2017-2018 Money Tips: Getting The Best Deal From Your Allowances (Part I)
With April 5th soon approaching, our clients in Nottingham and further afield have been asking us (their financial advisers) about how to take advantage of any potential tax reliefs or allowances. Whilst the markets and world economy may be shifting, and seem beyond our influence, this aspect of our financial future is one place where we can exert some control.
Individual Savings Accounts (ISAs)
Always a good place to start. ISAs underwent some changes in the 2017/2018 tax year, with the limit raised to £20,000. This is currently set to hold at this amount in the 2018/2019 tax year. This effectively allows you to shield up to £20K from income tax and capital gains tax.
Remember, your children are also entitled to a Junior ISA (JISA).
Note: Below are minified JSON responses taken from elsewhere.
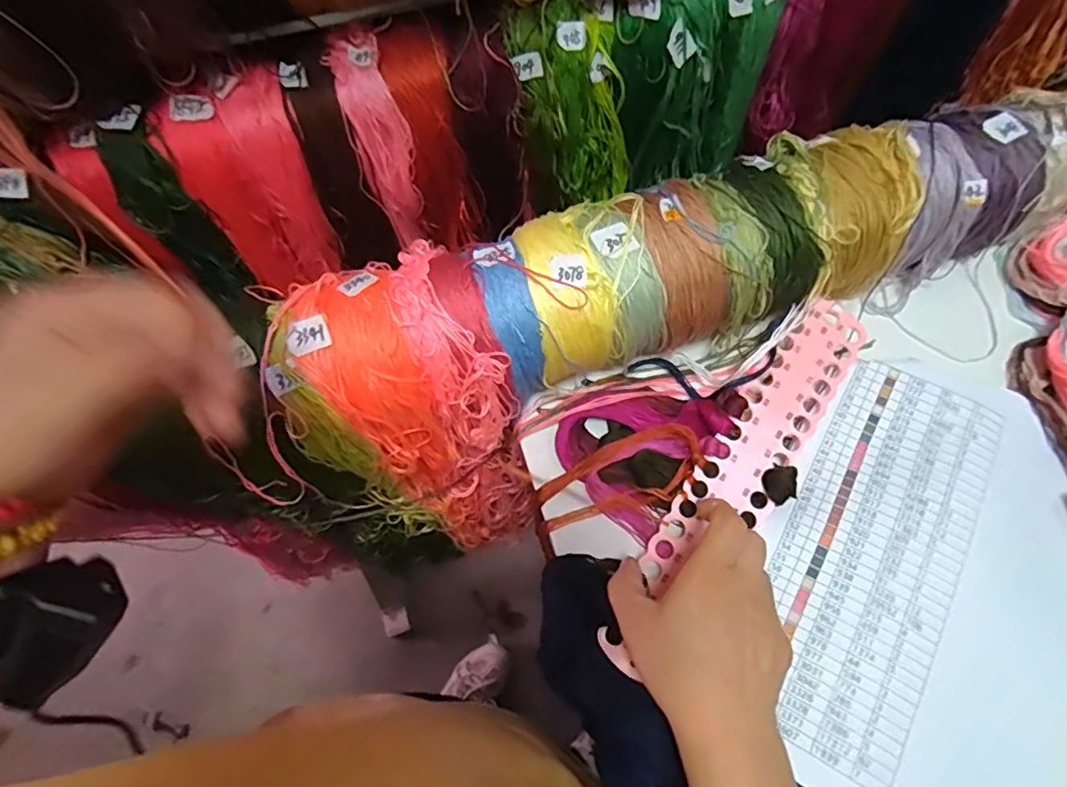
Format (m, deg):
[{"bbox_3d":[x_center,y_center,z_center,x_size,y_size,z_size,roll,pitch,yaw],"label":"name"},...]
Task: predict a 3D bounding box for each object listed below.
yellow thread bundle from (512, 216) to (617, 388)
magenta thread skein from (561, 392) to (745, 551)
[{"bbox_3d":[0.020,-0.068,0.392,0.050,0.077,0.096,-15,68,-4],"label":"yellow thread bundle"},{"bbox_3d":[0.076,0.033,0.406,0.102,0.027,0.097,-42,72,-14],"label":"magenta thread skein"}]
At present, the limit for Child Trust Funds (the forerunner to JISAs) and JISAs is £4,128 (set to rise to £4,260 in April 2018, following inflation). Their JISA (of CTF) turns into an Adult ISA once your child reaches 18 years of age, during which time it remains tax-free. Transfers from CTFs to JISAs are allowable, however, the CTF must be closed and the funds transferred direct from the CTF provider to the JISA provider. This may offer a wider range of investments or higher interest rates if invested in cash.
Personal Allowance
As financial advisers in Nottingham, this is a crucial area we consider when advising clients on maximising their allowances. Currently, the tax-free personal allowance stands at £11,500 per year. At the higher rate, the figure stands at £45,000.
To minimise tax ensure assets and income are split (where possible) between married couples and civil partners (and other couples where appropriate) in the most tax effective way to enable maximum use of personal allowances and/or to reduce or eliminate Child Benefit Charge and possibly to move income into a lower tax band (e.g. if one party pays tax at a lower rate than the other).
From April 2018, these figures will rise respectively to £11,850 and £46,350. This increase is currently following the government’s policy to push these higher in the future, up to £12,500 and £50,000 by 2020.
Also, bear in mind that the Marriage Allowance is also going up this year by £35, to £1,185 for 2018/2019. This allows 10% (no more, no less) of the personal allowance to be given by one spouse/civil partner to the other where the giver is a non-taxpayer and the receiver pays tax at no more than basic rate.
Personal savings allowance and payments from Open Ended Investment Companies (OEIC)/Unit Trusts (UT) interest gross
Alongside the introduction of the tax-free Personal Savings Allowance (PSA) from April 2016, banks, building societies and NS&I ceased to deduct tax from account interest they pay to customers. This is has been extended to authorised unit trusts and OEICs from 6th April 2017 so that any investor in an interest-paying OEIC/UT will receive gross interest payments from then on. If such income is fully within their PSA (basic rate taxpayers £1,000 and higher rate taxpayers £500) there will be no tax to pay.
Capital Gains
Be careful not to overlook this one.
Consider realising gains (or losses to reduce gains to the level of the Capital Gains Tax (CGT) annual exempt amount) before the tax year end in order to make use of the CGT annual exempt amount (£11,300 per person this year – the figure for 2018/19 will be £11,700).
Both husband and wife have their own CGT annual exemption so ensure assets are held in such a way as to maximise use of both allowances and make maximum use of the basic rate band (meaning gains are taxed at 10% instead of 20% (18% and 28% for taxable gains on residential property)). Assets can be transferred between spouses on a no-gain no-loss basis in order to make use of both exemptions/basic rate bands or to offset one spouse’s loss against the other’s gain (transfers must be outright and unconditional).
Growth investments: if investments such as growth unit trusts/OEICs are used and shared where possible between both members of a married couple/civil partnership then tax free ‘income’ can effectively be received by withdrawing gains within the annual CGT allowance.
The CGT allowance cannot be carried forward if unused in a tax year. If a substantial gain can be spread, consider realising some this tax year and next in order to make use of 2 sets of CGT allowances (or 4 if jointly owned with a spouse/civil partner). If a gain cannot be spread, consider deferring the disposal until the new tax year which will mean any CGT due will not be payable until 31st January 2019.
Although “bed and breakfasting” no longer works, there are alternatives to consider such as:
Bed and ISA, e.g. sell shares and have them repurchased within an ISA
Bed and SIPP, e.g. similar to above but with the benefit of tax relief on the contribution
Bed and spouse – one spouse sells and the other buys back (although one cannot sell directly to the other – the two transactions must be separate)
Sell one asset or fund and repurchase a very similar asset or fund
Tax and legal advice is not regulated by the Financial Conduct Authority (FCA). The tax treatment of investment products, tax levels and reliefs can depend on an individual’s circumstances and can change. This article is for information purposes only and does not constitute financial advice which should be sought before any action taken. The value of investments and the income from them can fall as well as rise and is not guaranteed which means you could get back less than you invest. Past performance is not a guide to future performance.